Though I share Douthat’s deep frustration with Trump’s phony, superficial populism, I think McCarthy is right that tax credits aren’t going to do much of anything to turn it around. No country has found a policy solution for this crisis. Douthat’s anger — and again, I find it justified — is that none of these populist types are lifting a finger to make it easier for people to have bigger families, or even to prioritize helping the little guy over corporations.

The truth is, if you don’t want kids for their own sakes, the government is not going to do much to change your mind. Raising kids is hard work. A couple of weeks before my first child was born, my sister phoned us in Brooklyn to say that my wife and me were about to discover a truth that every new parent does. She said if she had known in advance how hard raising kids were, she would have hesitated to start her family. But having been a mom for six years by that point, she said that it’s impossible to convey to those without children the joy that they bring.

“You’re about to find this out,” she said.

She was right.

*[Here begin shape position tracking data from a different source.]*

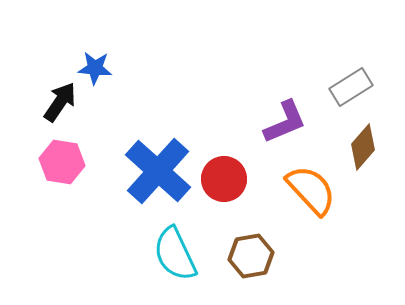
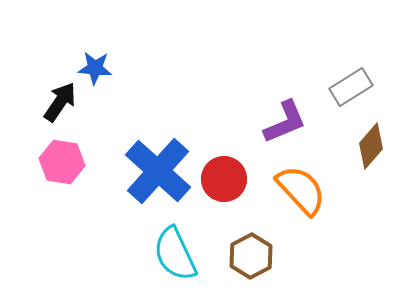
brown diamond: moved 8 px right, 1 px up
orange semicircle: moved 10 px left
brown hexagon: rotated 18 degrees counterclockwise
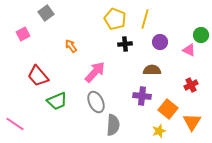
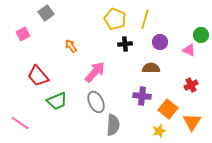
brown semicircle: moved 1 px left, 2 px up
pink line: moved 5 px right, 1 px up
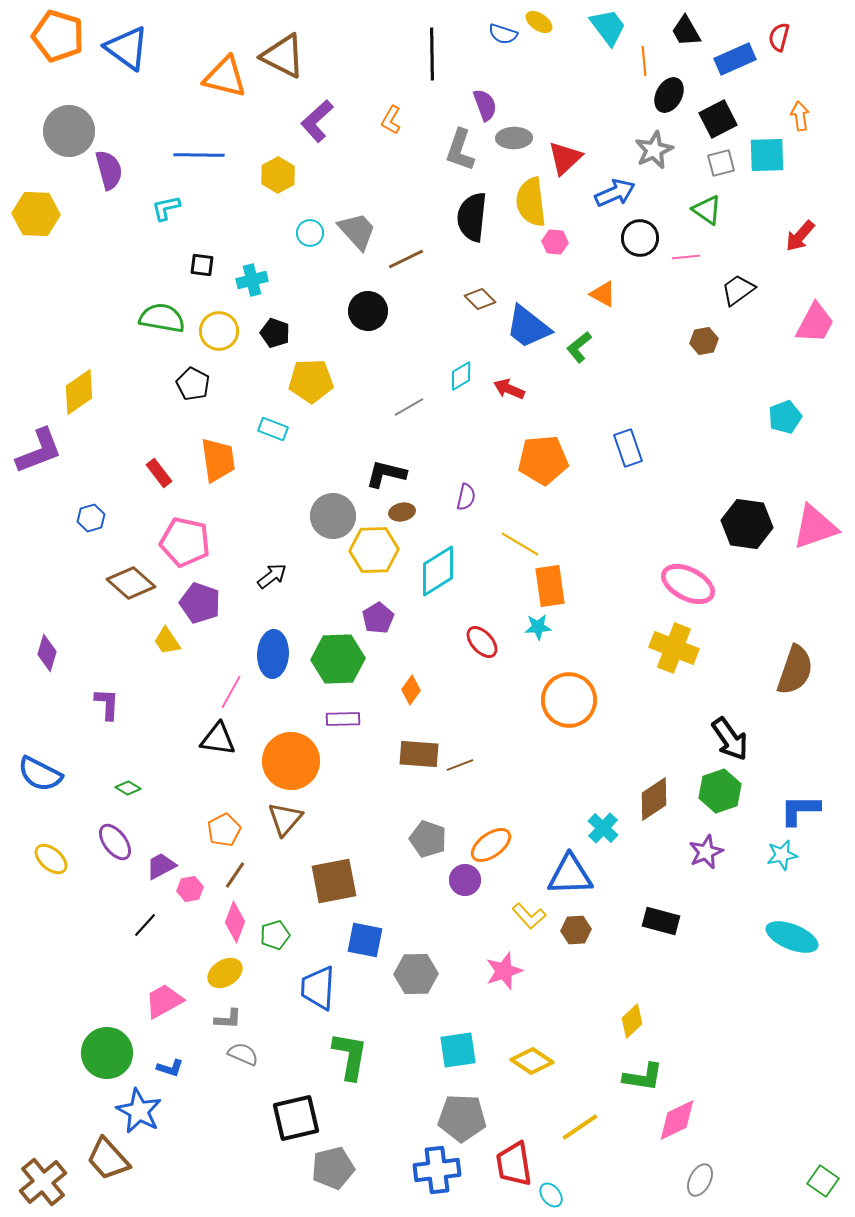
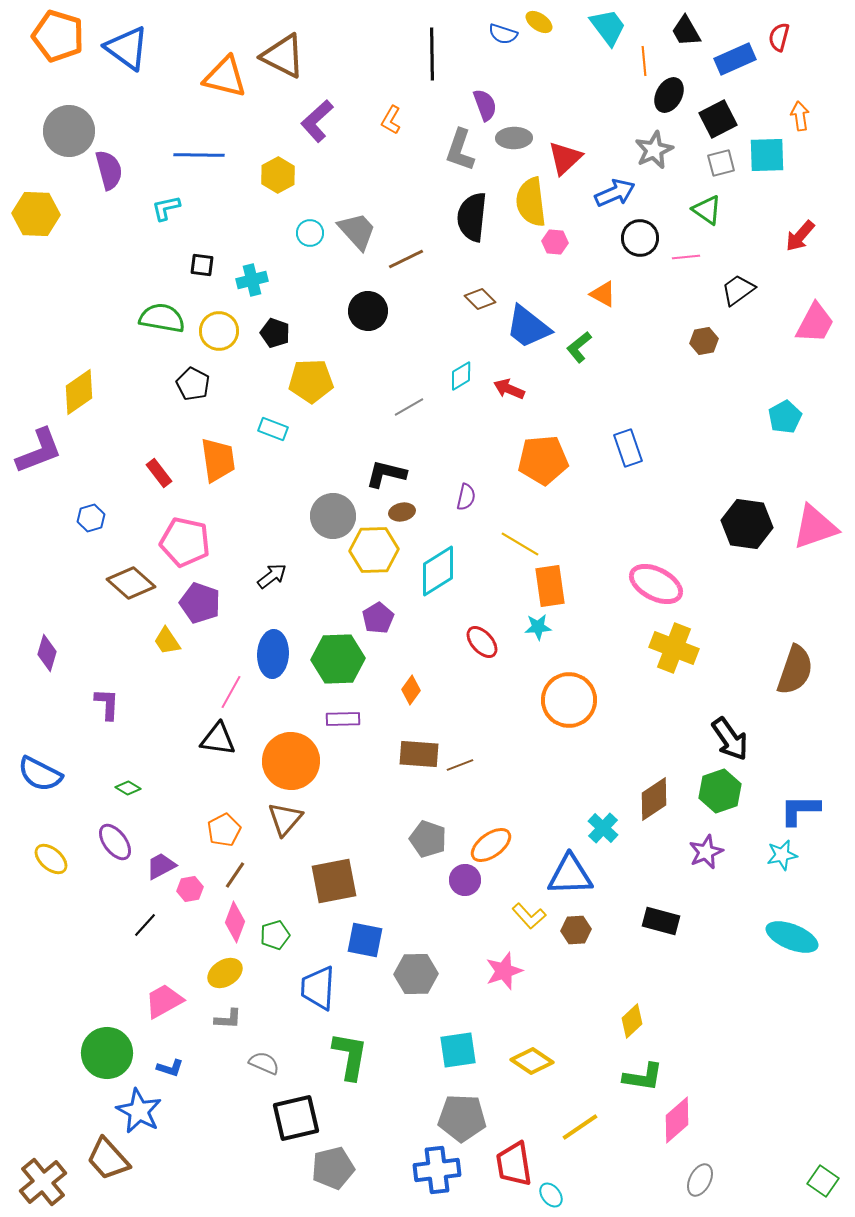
cyan pentagon at (785, 417): rotated 8 degrees counterclockwise
pink ellipse at (688, 584): moved 32 px left
gray semicircle at (243, 1054): moved 21 px right, 9 px down
pink diamond at (677, 1120): rotated 15 degrees counterclockwise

In a non-agricultural economy, it’s hard to think of a cost-benefit analysis that will show on paper why having children is a net good. If you’re going to have them, especially if you’re going to have a lot of them, you’re going to need to see them as good in and of themselves. Religion is a powerful motivator on that front, and may be the only reliable motivator of the familial ethos. In fact, a political scientist I know who studies this subject professionally told me that he sees no way to reverse the West’s population decline without religious revival.

That’s beyond the capacity of a family-friendly tax cut. But some meager thing from this government is better than nothing at all. A so-called “populist” president who spites a proposed change to reduce the corporate tax cut by a mere two percent to provide tax relief to families with children is no populist at all.